ACTIVITY.
In the records, find every line with the word "TOTAL" and copy it out.
SUPPLIED INFORMATION: Begin
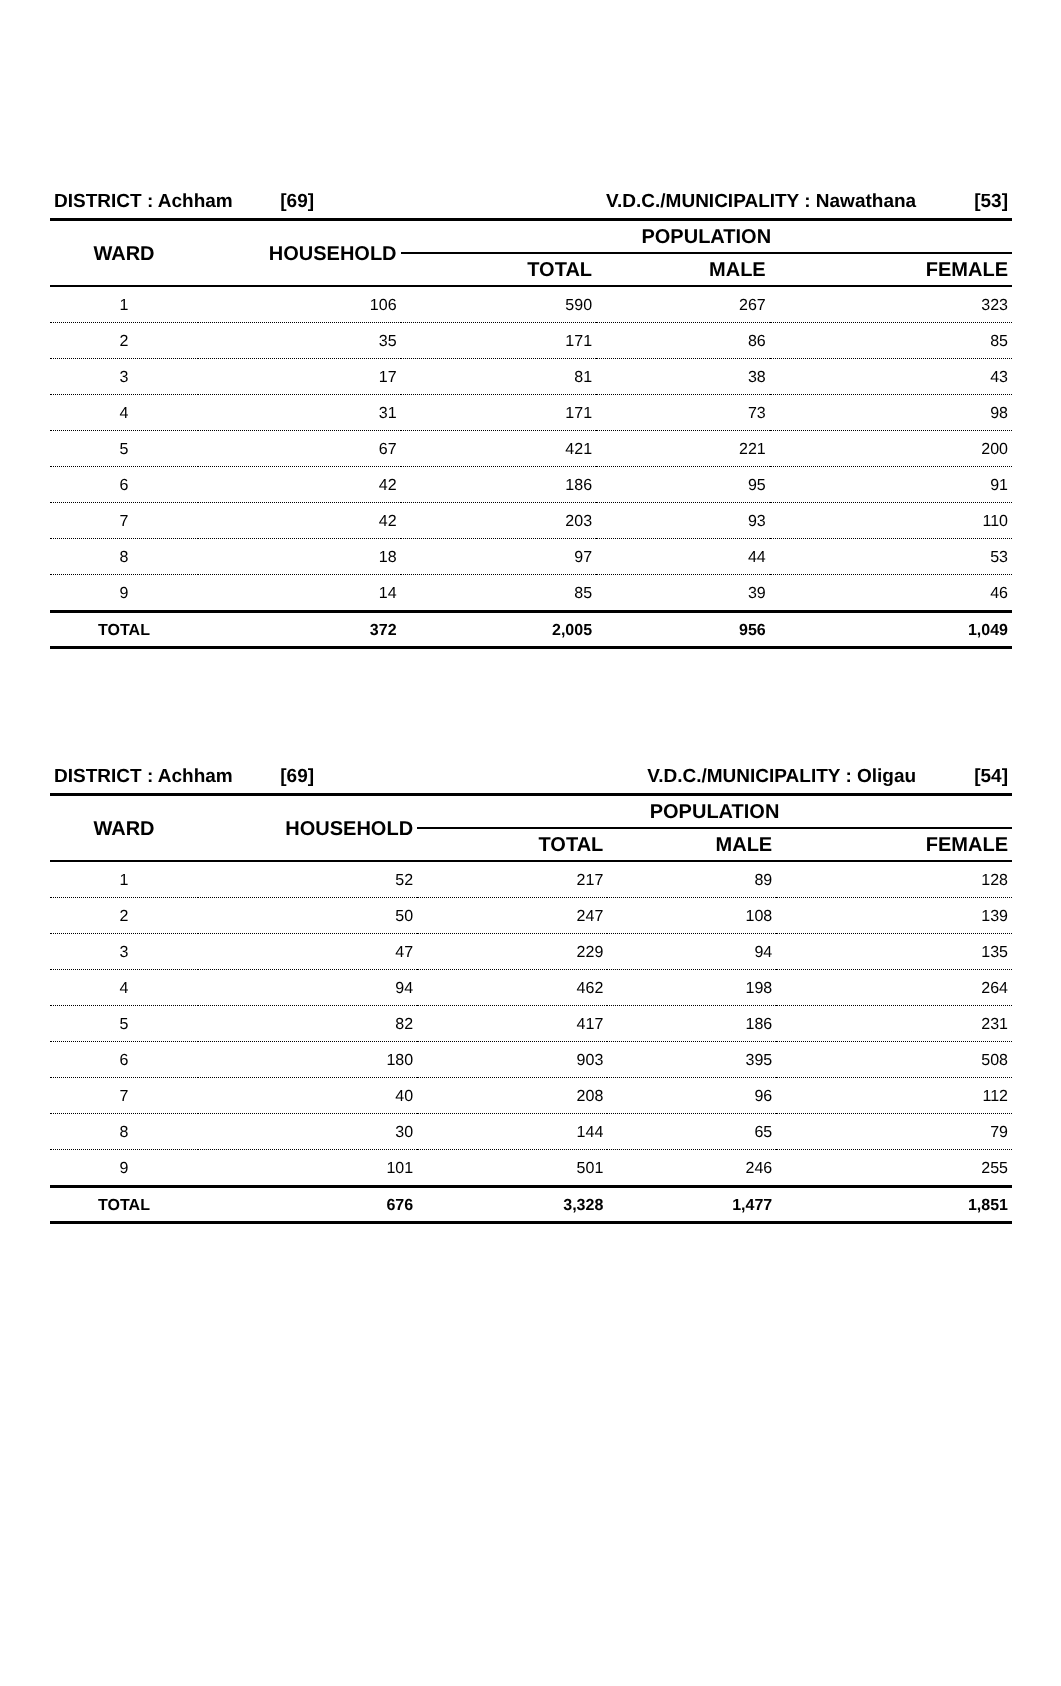| DISTRICT : Achham [69] | | V.D.C./MUNICIPALITY : Nawathana [53] | | |
| WARD | HOUSEHOLD | POPULATION | | |
| | | TOTAL | MALE | FEMALE |
| 1 | 106 | 590 | 267 | 323 |
| 2 | 35 | 171 | 86 | 85 |
| 3 | 17 | 81 | 38 | 43 |
| 4 | 31 | 171 | 73 | 98 |
| 5 | 67 | 421 | 221 | 200 |
| 6 | 42 | 186 | 95 | 91 |
| 7 | 42 | 203 | 93 | 110 |
| 8 | 18 | 97 | 44 | 53 |
| 9 | 14 | 85 | 39 | 46 |
| TOTAL | 372 | 2,005 | 956 | 1,049 |
| DISTRICT : Achham [69] | | V.D.C./MUNICIPALITY : Oligau [54] | | |
| WARD | HOUSEHOLD | POPULATION | | |
| | | TOTAL | MALE | FEMALE |
| 1 | 52 | 217 | 89 | 128 |
| 2 | 50 | 247 | 108 | 139 |
| 3 | 47 | 229 | 94 | 135 |
| 4 | 94 | 462 | 198 | 264 |
| 5 | 82 | 417 | 186 | 231 |
| 6 | 180 | 903 | 395 | 508 |
| 7 | 40 | 208 | 96 | 112 |
| 8 | 30 | 144 | 65 | 79 |
| 9 | 101 | 501 | 246 | 255 |
| TOTAL | 676 | 3,328 | 1,477 | 1,851 |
SUPPLIED INFORMATION: End
RESULT FOR THIS TASK.
| | | TOTAL | MALE | FEMALE |
| TOTAL | 372 | 2,005 | 956 | 1,049 |
| | | TOTAL | MALE | FEMALE |
| TOTAL | 676 | 3,328 | 1,477 | 1,851 |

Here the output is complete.